▶ _EXERCISE GOAL_
A word-for-word copy of the data is what's wanted; pictures stay out of it.

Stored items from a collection
[Start of Attachment]

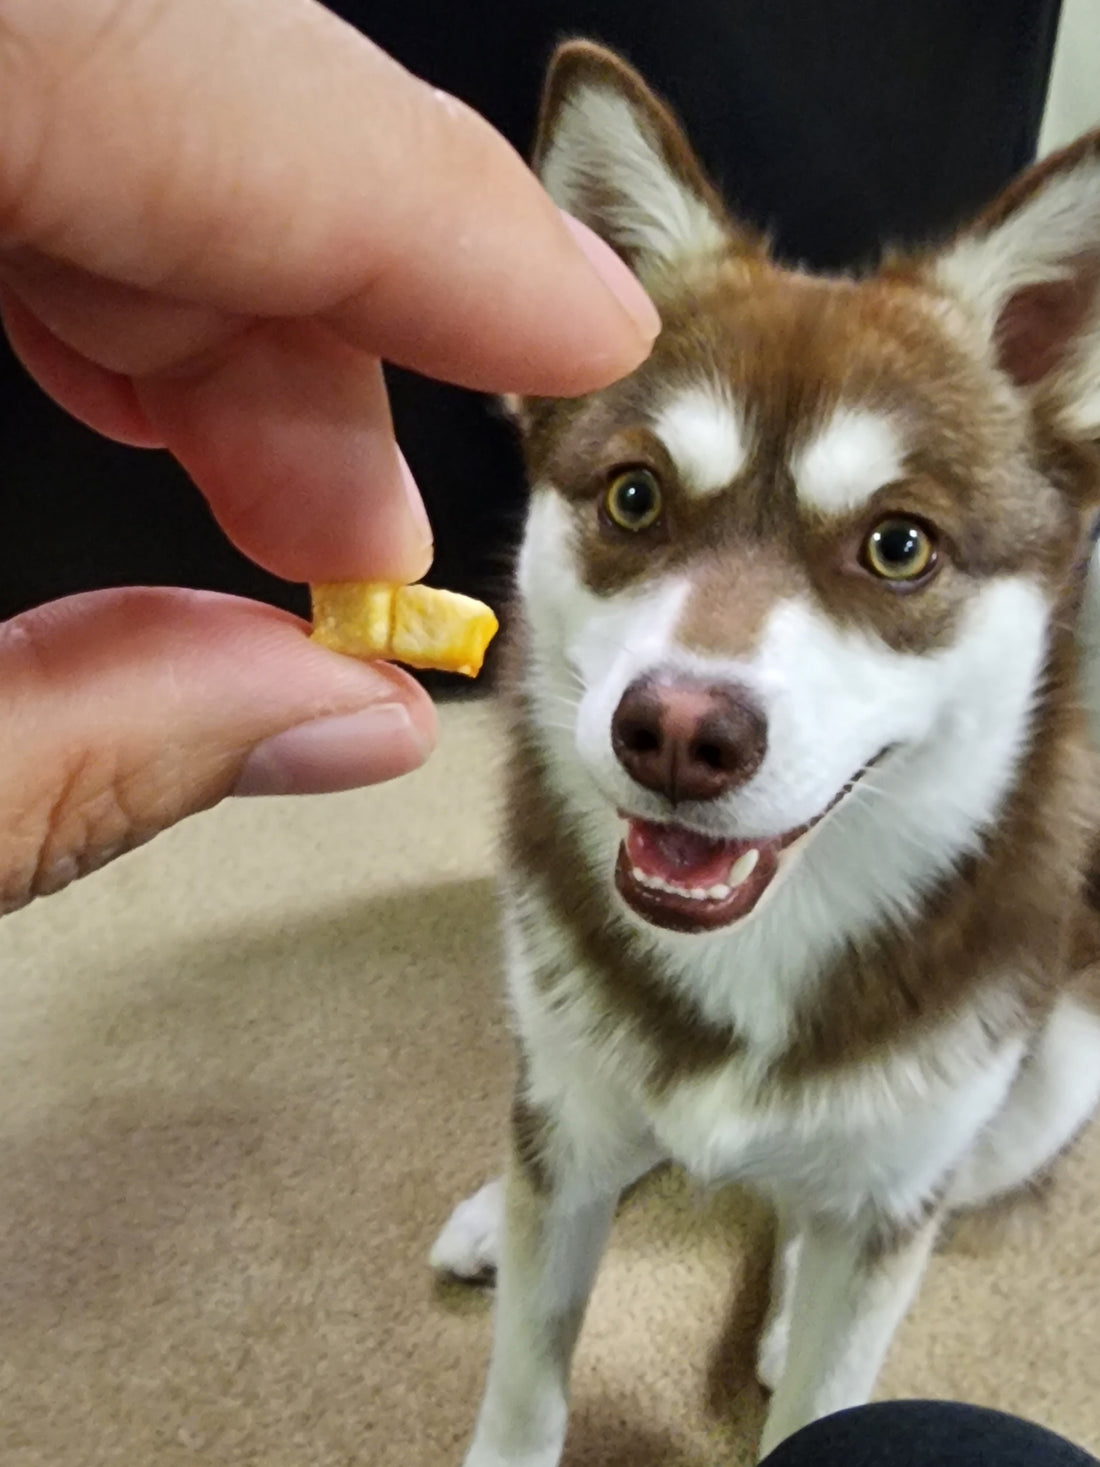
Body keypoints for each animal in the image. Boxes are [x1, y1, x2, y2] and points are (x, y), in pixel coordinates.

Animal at [434, 40, 1100, 1461]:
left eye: (897, 545)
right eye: (633, 496)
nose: (678, 735)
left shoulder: (912, 1162)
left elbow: (840, 1339)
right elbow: (526, 1359)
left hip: (1041, 1086)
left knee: (843, 1204)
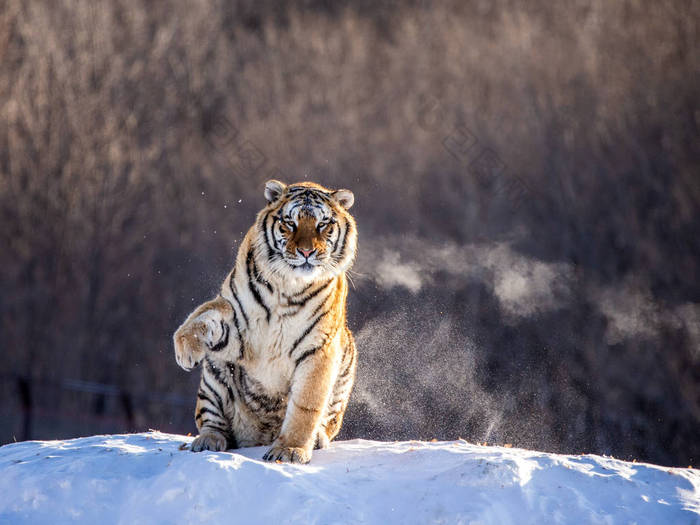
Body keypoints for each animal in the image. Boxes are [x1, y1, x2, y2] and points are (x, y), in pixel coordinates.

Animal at [173, 179, 358, 462]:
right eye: (290, 223)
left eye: (322, 224)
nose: (307, 251)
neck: (290, 286)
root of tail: (257, 436)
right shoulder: (237, 321)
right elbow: (206, 315)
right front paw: (184, 350)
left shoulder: (318, 347)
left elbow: (305, 406)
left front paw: (289, 450)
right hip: (214, 375)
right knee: (210, 420)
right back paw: (207, 441)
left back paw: (315, 439)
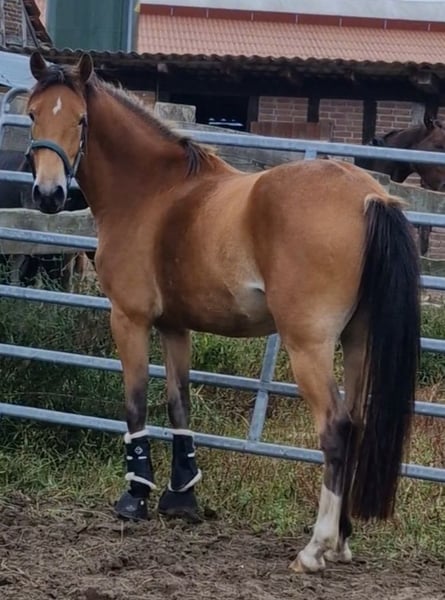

[End of Attachment]

▶ _ANSWER BOX_
Body keypoints for each animal in the image. Boxes are [x1, y1, x2, y2] and points are (x, y), in pixel coordinates.

Animal at [434, 40, 1100, 1461]:
left eye: (897, 545)
right eye: (633, 496)
nose: (678, 735)
left shoulder: (912, 1162)
left elbow: (840, 1339)
right elbow: (526, 1359)
left hip: (1041, 1086)
left knee: (843, 1204)
Body keypoints for each animal in the image. Boxes are [x1, y1, x2, y2] and points are (x, y), in pixel coordinates.

Animal at [173, 179, 358, 462]:
right eye: (290, 223)
left eye: (322, 224)
nose: (307, 251)
neck: (290, 286)
root of tail: (257, 436)
right shoulder: (237, 321)
right elbow: (206, 315)
right front paw: (184, 350)
left shoulder: (318, 347)
left elbow: (305, 406)
left front paw: (289, 450)
right hip: (214, 375)
right knee: (210, 420)
right back paw: (207, 441)
left back paw: (315, 439)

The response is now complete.